The Strawberry milkshakes are back! Yes it appears the power of the “little guy” has been undiluted by faceless corporations serially not giving a shit. It can only be my irritated yet superbly argued fifteen page e-mail that has reversed the ludicrous policy which gave us “wild cherry”.
Sadly, this week I can’t have one. I dribbled like one of Pavlov’s hounds when it became apparent that the sugary feast that features in almost no diet books was back on the menu. But no, slapped as ever by the fickle fingers of fate, even this small pleasure will be denied me. Worse still, a rigid moratorium on both beer and coffee extends to that endless horizon called the weekend – BEER AND COFFEE. Is this fair? No, of course it isn’t. I am wondering who to complain to.
I’d like to say that after two caffeine and lager free days, I feel refreshed and detox’d. But no, actually I feel a bit like Michael Douglas in Falling Down. No wonder sober people look so bloody miserable. And until today I never realised I was a ‘fruitest’ but on examining the grocers shop masquerading as my desk, I couldn’t help but whimper “but where’s the bacon sandwich? Is it behind the Orange? No, and how couldn’t I have bought all this stuff whilst stone cold sober? I don’t even know what a sodding komquat is never mind exactly what you’re meant to do with it“.
Maybe later, I’ll try and explain what has brought all this on. However, the kettle has boiled and I’ve a lovely speciality tea waiting for me. It’s probably plum and arsehair or something. I now know how heroin addicts feel when being weened off onto methadone.
But am I grumpy? No coffee, no beer, no prospect of either for a few days. Take a wild bloody guess.
== == ==
* **Problem requirements**: In the post about the return of the strawberry milkshakes, condense the paragraph beginning "Sadly, this week I can't have one" into a short list of its main facts.
== == ==
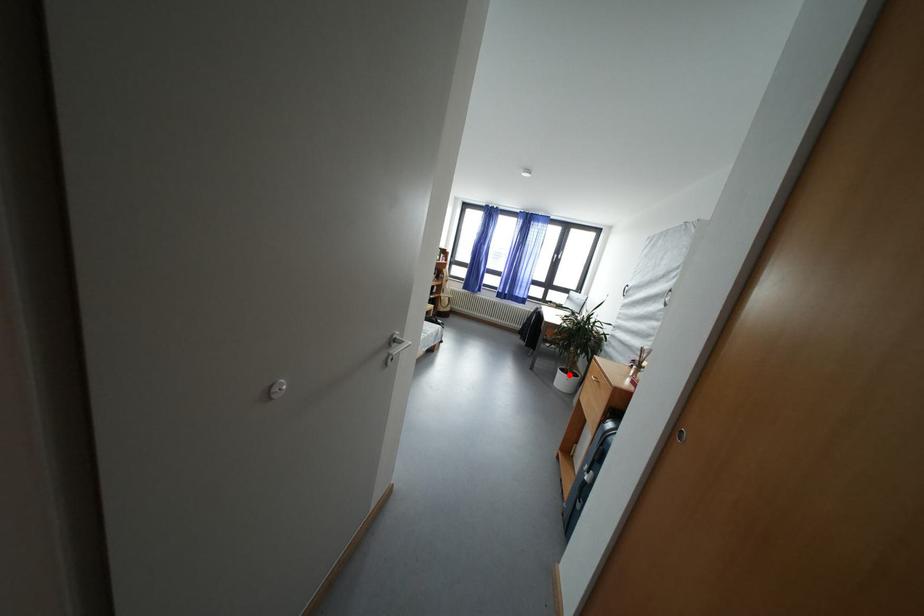
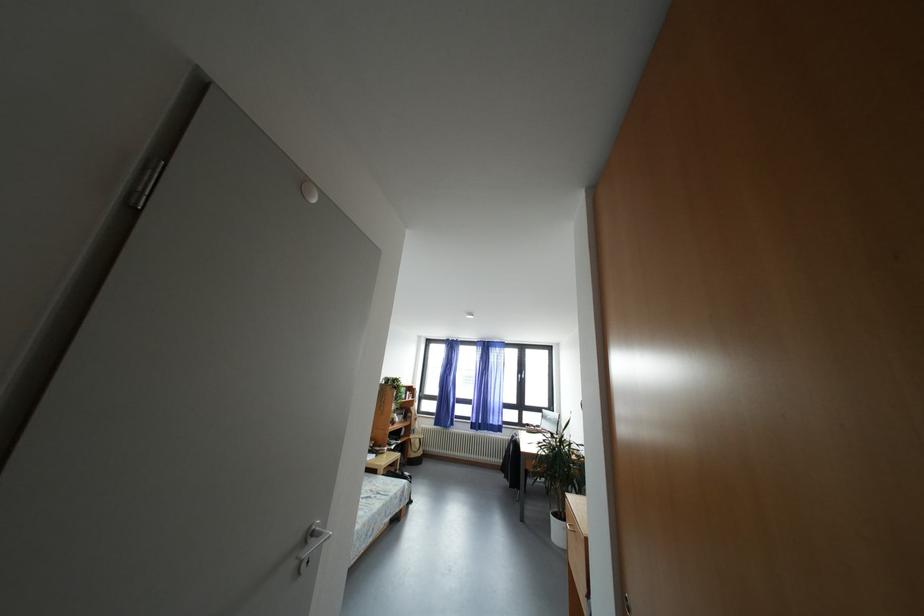
Question: I am providing you with two images of the same scene from different viewpoints. A red point is shown in image1. For the corresponding object point in image2, is it positioned nearer or farther from the camera?

Choices:
 (A) Nearer
 (B) Farther

Answer: (B)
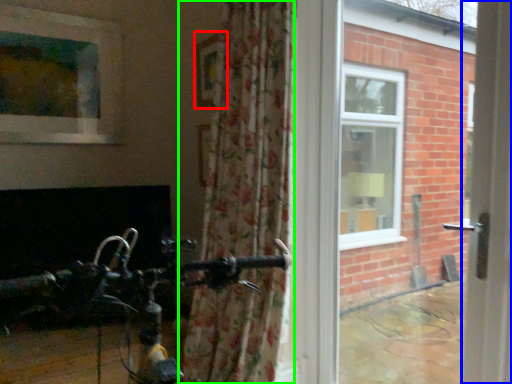
Question: Which object is positioned closest to picture frame (highlighted by a red box)? Select from screen door (highlighted by a blue box) and curtain (highlighted by a green box).

Choices:
 (A) screen door
 (B) curtain

Answer: (B)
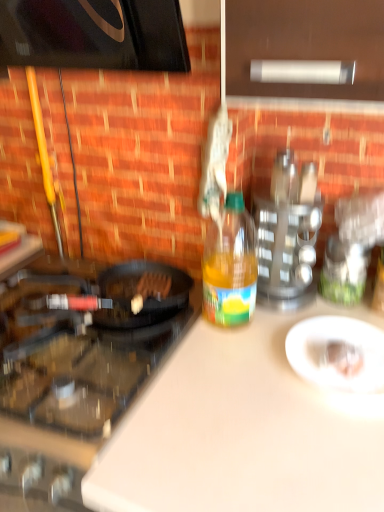
Where is `vacant space that is to the left of white glossy plate at center`? The image size is (384, 512). vacant space that is to the left of white glossy plate at center is located at coordinates (276, 395).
== == ==
* **Task solution**:
- The strawberry milkshakes are back on the menu, but the writer cannot have one this week.
- The writer was eager for one once it became clear they had returned.
- A strict ban on both beer and coffee also lasts through the weekend.
- The writer considers this unfair and is wondering whom to complain to.